Sie sind jetzt mehr als 100 Tage im Amt. Welches sind für Sie die wichtigsten Aufgaben in dieser Legislaturperiode?
An erster Stelle steht natürlich, dass wir die Wirtschafts- und Finanzkrise in den Griff bekommen. Ein weiteres wichtiges Thema ist eine gemeinsame Energiepolitik. Auch der Klimawandel und die Migration sind wichtige Themen in dieser Legislaturperiode. Unser Ziel ist, die Solidarität zwischen den Ländern zu vergrößern. Denn erst, wenn wir noch stärker gemeinsam handeln, haben wir wirklich gewonnen.
Sie haben sich kürzlich für eine Europäische Energieagentur ausgesprochen. Wie soll die konkret aussehen?

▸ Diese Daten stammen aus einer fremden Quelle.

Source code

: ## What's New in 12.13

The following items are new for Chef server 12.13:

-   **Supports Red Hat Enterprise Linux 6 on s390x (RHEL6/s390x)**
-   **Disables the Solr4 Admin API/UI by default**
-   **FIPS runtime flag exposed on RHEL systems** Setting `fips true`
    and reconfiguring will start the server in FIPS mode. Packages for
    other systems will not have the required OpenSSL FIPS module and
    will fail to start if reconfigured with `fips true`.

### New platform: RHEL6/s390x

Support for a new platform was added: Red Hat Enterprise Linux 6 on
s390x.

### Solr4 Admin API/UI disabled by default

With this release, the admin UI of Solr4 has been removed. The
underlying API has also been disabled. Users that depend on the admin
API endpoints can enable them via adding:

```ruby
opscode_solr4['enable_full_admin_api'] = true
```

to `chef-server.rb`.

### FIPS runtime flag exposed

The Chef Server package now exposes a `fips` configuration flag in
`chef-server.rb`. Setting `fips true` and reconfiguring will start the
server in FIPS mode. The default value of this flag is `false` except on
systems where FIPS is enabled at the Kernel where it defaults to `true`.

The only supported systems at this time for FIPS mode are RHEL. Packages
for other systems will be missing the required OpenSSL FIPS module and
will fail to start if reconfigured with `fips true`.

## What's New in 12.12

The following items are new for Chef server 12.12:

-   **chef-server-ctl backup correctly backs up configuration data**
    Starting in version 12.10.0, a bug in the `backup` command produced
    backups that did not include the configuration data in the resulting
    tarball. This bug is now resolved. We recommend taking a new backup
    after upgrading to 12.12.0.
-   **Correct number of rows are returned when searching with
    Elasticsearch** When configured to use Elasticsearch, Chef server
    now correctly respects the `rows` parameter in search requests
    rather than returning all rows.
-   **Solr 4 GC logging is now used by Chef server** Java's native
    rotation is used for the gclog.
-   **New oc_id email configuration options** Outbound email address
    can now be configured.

Ich denke, es ist dringend notwendig, auf eine gemeinsame Energiepolitik zu setzen - sowohl innerhalb als auch außerhalb der Gemeinschaft. Es geht aber auch um mehr Energiesicherheit, was zum Beispiel heißt, dass wir gemeinsam mit unseren Energieversorgern sprechen. Und natürlich wollen wir uns auch für freie Energiemärkte einsetzen, die, wie wir gesehen haben, zu niedrigeren Preisen führen.

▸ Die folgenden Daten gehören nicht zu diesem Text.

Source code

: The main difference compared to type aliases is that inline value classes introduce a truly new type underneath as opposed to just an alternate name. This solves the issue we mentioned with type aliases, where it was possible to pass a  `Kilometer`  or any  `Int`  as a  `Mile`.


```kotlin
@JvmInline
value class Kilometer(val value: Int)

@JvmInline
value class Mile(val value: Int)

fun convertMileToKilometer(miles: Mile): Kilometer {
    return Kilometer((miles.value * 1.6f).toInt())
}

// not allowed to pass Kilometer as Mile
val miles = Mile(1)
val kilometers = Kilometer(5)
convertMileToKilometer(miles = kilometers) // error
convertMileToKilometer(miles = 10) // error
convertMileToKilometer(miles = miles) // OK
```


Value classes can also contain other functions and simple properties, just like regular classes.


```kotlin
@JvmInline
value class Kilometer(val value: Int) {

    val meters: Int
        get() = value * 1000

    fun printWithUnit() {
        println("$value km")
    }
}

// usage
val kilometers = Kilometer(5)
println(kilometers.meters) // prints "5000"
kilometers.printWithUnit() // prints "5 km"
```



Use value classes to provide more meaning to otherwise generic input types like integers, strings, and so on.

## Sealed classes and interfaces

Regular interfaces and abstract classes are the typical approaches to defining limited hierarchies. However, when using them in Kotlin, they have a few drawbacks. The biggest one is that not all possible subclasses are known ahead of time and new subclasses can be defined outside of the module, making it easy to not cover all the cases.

Der Vertrag von Lissabon sieht vor, die Beziehungen zwischen dem Europäischen Parlament und den nationalen Parlamenten zu stärken. Gibt es dafür schon konkrete Pläne?

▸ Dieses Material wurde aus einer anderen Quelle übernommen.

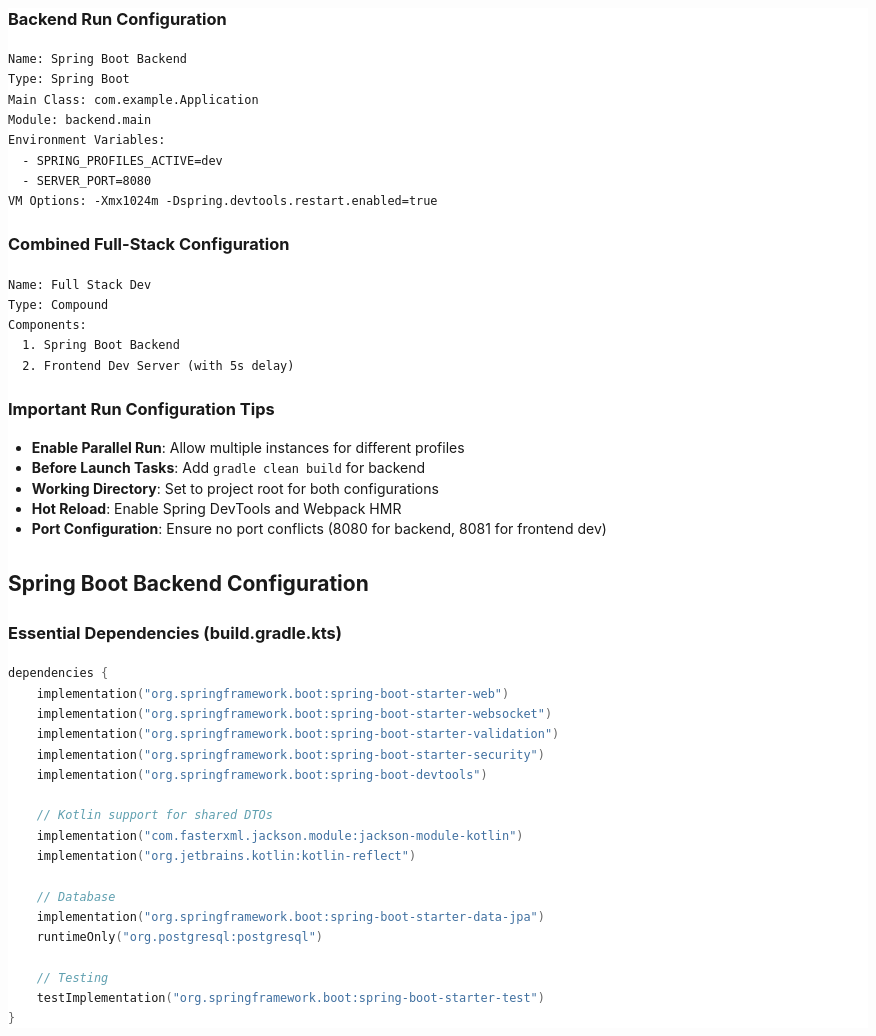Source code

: ### Backend Run Configuration
```xml
Name: Spring Boot Backend
Type: Spring Boot
Main Class: com.example.Application
Module: backend.main
Environment Variables:
  - SPRING_PROFILES_ACTIVE=dev
  - SERVER_PORT=8080
VM Options: -Xmx1024m -Dspring.devtools.restart.enabled=true
```

### Combined Full-Stack Configuration
```xml
Name: Full Stack Dev
Type: Compound
Components:
  1. Spring Boot Backend
  2. Frontend Dev Server (with 5s delay)
```

### Important Run Configuration Tips
- **Enable Parallel Run**: Allow multiple instances for different profiles
- **Before Launch Tasks**: Add `gradle clean build` for backend
- **Working Directory**: Set to project root for both configurations
- **Hot Reload**: Enable Spring DevTools and Webpack HMR
- **Port Configuration**: Ensure no port conflicts (8080 for backend, 8081 for frontend dev)

## Spring Boot Backend Configuration

### Essential Dependencies (build.gradle.kts)
```kotlin
dependencies {
    implementation("org.springframework.boot:spring-boot-starter-web")
    implementation("org.springframework.boot:spring-boot-starter-websocket")
    implementation("org.springframework.boot:spring-boot-starter-validation")
    implementation("org.springframework.boot:spring-boot-starter-security")
    implementation("org.springframework.boot:spring-boot-devtools")
    
    // Kotlin support for shared DTOs
    implementation("com.fasterxml.jackson.module:jackson-module-kotlin")
    implementation("org.jetbrains.kotlin:kotlin-reflect")
    
    // Database
    implementation("org.springframework.boot:spring-boot-starter-data-jpa")
    runtimeOnly("org.postgresql:postgresql")
    
    // Testing
    testImplementation("org.springframework.boot:spring-boot-starter-test")
}
```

Wir brauchen dafür ein gutes Netzwerk zwischen unseren Ausschüssen und Berichterstattern. Es ist aber wichtig, nicht nur vor den Gesetzgebungsverfahren, sondern auch hinterher miteinander zu reden. Die Zusammenarbeit zwischen dem Europäischen Parlament und den nationalen Parlamenten ermöglicht es uns auch, über unsere Kollegen aus den nationalen Parlamenten einen besseren Kontakt zu unseren Bürgern zu bekommen, denn fünfzig Prozent der nationalen Gesetze werden in Brüssel gemacht. Der besser informierte nationale Abgeordnete, der auch mitgestalten kann, kann den Bürgern auch nützliche Informationen zu europäischen Projekten - und was diese für das jeweilige Land bedeuten - geben.
Ist mit dem Vertrag das oft beklagte Demokratiedefizit des Europäischen Parlament kleiner geworden?
Die verstärkte Zusammenarbeit zwischen unseren Parlamenten ist eine wichtige Verbesserung. Auch wird mit dem Vertrag von Lissabon das Mitentscheidungsverfahren zur Regel und es wird in Zukunft ein europaweites Bürgerbegehren geben.
Während Ihrer Zeit als polnischer Ministerpräsident begannen die Gespräche für den EU-Beitritt Polens. Wie sehen Sie heute die Erweiterungsperspektive der Union?
Ich glaube, es ist ein großer Erfolg, wenn Staaten - wie beispielsweise die Länder auf dem Balkan - darum konkurrieren, in die EU aufgenommen zu werden, anstatt wie früher gegeneinander zu kämpfen. Am 14. Oktober hat die EU-Kommission einen Erweiterungsbericht publiziert, in welchem der Stand der Verhandlungen mit den aktuellen Beitrittskandidaten Kroatien, Mazedonien, Island und Türkei dargelegt wird. Die Perspektive einer EU-Mitgliedschaft ist für die Beitrittskandidaten eine wichtige Motivation zur Reform derjenigen Politikfelder, die noch nicht auf EU-Standard sind. Es ist unbedingt notwendig, diesen Prozess weiterzuführen. Auch mein Land hat durch die Mitgliedschaft in der EU sehr wichtige Impulse sowie eine in die Zukunft gerichtete Perspektive erhalten.
Trotz vieler Erfolge der EU sind im Juni nur 43 Prozent der Europäer zur Europawahl gegangen. Was ist Ihr Rezept gegen diese Europamüdigkeit?
Im Sinne einer besseren Transparenz und leichteren Verständlichkeit unserer Arbeiten haben wir eine Reihe von Neuerungen wie die Fragestunde mit dem EU-Kommissionspräsidenten oder etwa Online-Übertragungen aus Ausschusssitzungen eingeführt und wir planen einen europäischen Parlamentskanal. Außerdem möchten wir die Informationsarbeit in den Ländern, zum Beispiel durch einen Ausbau der Europahäuser, verstärken. In fünf Jahren möchten wir eine Wahlbeteiligung von 50 Prozent erreichen. Bei allem Bedauern über die niedrige Wahlbeteiligung dürfen wir aber auch nicht vergessen, dass in den USA an den letzten Kongresswahlen nur 37 Prozent der Menschen teilgenommen haben. Und in Amerika sagt deswegen auch niemand, dass es ein Demokratiedefizit gibt.